(Beginning of Data supplied)

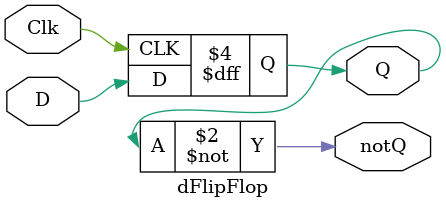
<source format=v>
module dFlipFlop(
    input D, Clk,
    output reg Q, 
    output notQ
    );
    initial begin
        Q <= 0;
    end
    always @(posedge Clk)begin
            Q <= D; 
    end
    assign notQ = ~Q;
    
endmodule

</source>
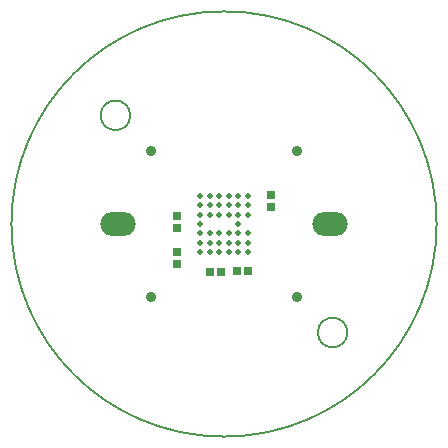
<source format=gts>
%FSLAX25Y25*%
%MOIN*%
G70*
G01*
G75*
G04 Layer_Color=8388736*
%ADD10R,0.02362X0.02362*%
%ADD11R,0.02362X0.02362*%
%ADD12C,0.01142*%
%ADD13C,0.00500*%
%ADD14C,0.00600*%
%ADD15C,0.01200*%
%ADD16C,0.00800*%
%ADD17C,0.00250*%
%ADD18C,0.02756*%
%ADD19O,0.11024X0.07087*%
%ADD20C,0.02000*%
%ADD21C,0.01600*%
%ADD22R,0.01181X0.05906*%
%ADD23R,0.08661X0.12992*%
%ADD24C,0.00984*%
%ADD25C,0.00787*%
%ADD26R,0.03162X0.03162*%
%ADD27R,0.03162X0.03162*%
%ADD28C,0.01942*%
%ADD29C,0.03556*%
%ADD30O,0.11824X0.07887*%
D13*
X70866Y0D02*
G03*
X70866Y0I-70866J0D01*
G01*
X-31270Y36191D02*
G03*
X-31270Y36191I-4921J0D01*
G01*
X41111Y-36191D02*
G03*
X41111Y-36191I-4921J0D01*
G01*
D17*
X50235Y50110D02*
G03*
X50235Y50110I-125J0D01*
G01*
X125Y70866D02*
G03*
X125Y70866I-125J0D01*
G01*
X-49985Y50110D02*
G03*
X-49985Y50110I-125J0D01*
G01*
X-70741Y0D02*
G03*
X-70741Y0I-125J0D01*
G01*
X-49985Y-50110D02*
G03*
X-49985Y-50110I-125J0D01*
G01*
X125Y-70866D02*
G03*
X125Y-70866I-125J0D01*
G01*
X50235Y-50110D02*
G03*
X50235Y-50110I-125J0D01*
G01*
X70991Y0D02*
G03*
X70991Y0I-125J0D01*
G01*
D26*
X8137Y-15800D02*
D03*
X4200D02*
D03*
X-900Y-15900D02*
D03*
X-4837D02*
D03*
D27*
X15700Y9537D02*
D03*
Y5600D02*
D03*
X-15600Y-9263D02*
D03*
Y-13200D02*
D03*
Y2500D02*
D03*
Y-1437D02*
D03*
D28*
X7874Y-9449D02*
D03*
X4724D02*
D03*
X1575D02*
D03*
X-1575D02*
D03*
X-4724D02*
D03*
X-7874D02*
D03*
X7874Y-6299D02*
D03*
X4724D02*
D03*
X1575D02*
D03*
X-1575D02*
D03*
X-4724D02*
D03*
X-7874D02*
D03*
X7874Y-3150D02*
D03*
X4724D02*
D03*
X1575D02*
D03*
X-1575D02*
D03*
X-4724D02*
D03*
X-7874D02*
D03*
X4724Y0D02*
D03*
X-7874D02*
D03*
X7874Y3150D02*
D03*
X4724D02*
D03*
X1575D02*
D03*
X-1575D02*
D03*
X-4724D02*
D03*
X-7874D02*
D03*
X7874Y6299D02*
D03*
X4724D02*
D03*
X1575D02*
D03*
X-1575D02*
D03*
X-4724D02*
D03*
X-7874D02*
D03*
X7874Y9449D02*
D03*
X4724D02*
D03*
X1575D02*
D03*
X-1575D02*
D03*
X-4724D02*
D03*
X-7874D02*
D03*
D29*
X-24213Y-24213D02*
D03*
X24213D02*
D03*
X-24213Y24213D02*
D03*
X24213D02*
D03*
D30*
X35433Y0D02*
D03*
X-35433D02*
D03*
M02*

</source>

(End of Data supplied)

**The task**
Verbatim copy without images: write the records above out in full.

**Answer area**
<source format=v>
module dFlipFlop(
    input D, Clk,
    output reg Q, 
    output notQ
    );
    initial begin
        Q <= 0;
    end
    always @(posedge Clk)begin
            Q <= D; 
    end
    assign notQ = ~Q;
    
endmodule

</source>
<source format=gts>
%FSLAX25Y25*%
%MOIN*%
G70*
G01*
G75*
G04 Layer_Color=8388736*
%ADD10R,0.02362X0.02362*%
%ADD11R,0.02362X0.02362*%
%ADD12C,0.01142*%
%ADD13C,0.00500*%
%ADD14C,0.00600*%
%ADD15C,0.01200*%
%ADD16C,0.00800*%
%ADD17C,0.00250*%
%ADD18C,0.02756*%
%ADD19O,0.11024X0.07087*%
%ADD20C,0.02000*%
%ADD21C,0.01600*%
%ADD22R,0.01181X0.05906*%
%ADD23R,0.08661X0.12992*%
%ADD24C,0.00984*%
%ADD25C,0.00787*%
%ADD26R,0.03162X0.03162*%
%ADD27R,0.03162X0.03162*%
%ADD28C,0.01942*%
%ADD29C,0.03556*%
%ADD30O,0.11824X0.07887*%
D13*
X70866Y0D02*
G03*
X70866Y0I-70866J0D01*
G01*
X-31270Y36191D02*
G03*
X-31270Y36191I-4921J0D01*
G01*
X41111Y-36191D02*
G03*
X41111Y-36191I-4921J0D01*
G01*
D17*
X50235Y50110D02*
G03*
X50235Y50110I-125J0D01*
G01*
X125Y70866D02*
G03*
X125Y70866I-125J0D01*
G01*
X-49985Y50110D02*
G03*
X-49985Y50110I-125J0D01*
G01*
X-70741Y0D02*
G03*
X-70741Y0I-125J0D01*
G01*
X-49985Y-50110D02*
G03*
X-49985Y-50110I-125J0D01*
G01*
X125Y-70866D02*
G03*
X125Y-70866I-125J0D01*
G01*
X50235Y-50110D02*
G03*
X50235Y-50110I-125J0D01*
G01*
X70991Y0D02*
G03*
X70991Y0I-125J0D01*
G01*
D26*
X8137Y-15800D02*
D03*
X4200D02*
D03*
X-900Y-15900D02*
D03*
X-4837D02*
D03*
D27*
X15700Y9537D02*
D03*
Y5600D02*
D03*
X-15600Y-9263D02*
D03*
Y-13200D02*
D03*
Y2500D02*
D03*
Y-1437D02*
D03*
D28*
X7874Y-9449D02*
D03*
X4724D02*
D03*
X1575D02*
D03*
X-1575D02*
D03*
X-4724D02*
D03*
X-7874D02*
D03*
X7874Y-6299D02*
D03*
X4724D02*
D03*
X1575D02*
D03*
X-1575D02*
D03*
X-4724D02*
D03*
X-7874D02*
D03*
X7874Y-3150D02*
D03*
X4724D02*
D03*
X1575D02*
D03*
X-1575D02*
D03*
X-4724D02*
D03*
X-7874D02*
D03*
X4724Y0D02*
D03*
X-7874D02*
D03*
X7874Y3150D02*
D03*
X4724D02*
D03*
X1575D02*
D03*
X-1575D02*
D03*
X-4724D02*
D03*
X-7874D02*
D03*
X7874Y6299D02*
D03*
X4724D02*
D03*
X1575D02*
D03*
X-1575D02*
D03*
X-4724D02*
D03*
X-7874D02*
D03*
X7874Y9449D02*
D03*
X4724D02*
D03*
X1575D02*
D03*
X-1575D02*
D03*
X-4724D02*
D03*
X-7874D02*
D03*
D29*
X-24213Y-24213D02*
D03*
X24213D02*
D03*
X-24213Y24213D02*
D03*
X24213D02*
D03*
D30*
X35433Y0D02*
D03*
X-35433D02*
D03*
M02*

</source>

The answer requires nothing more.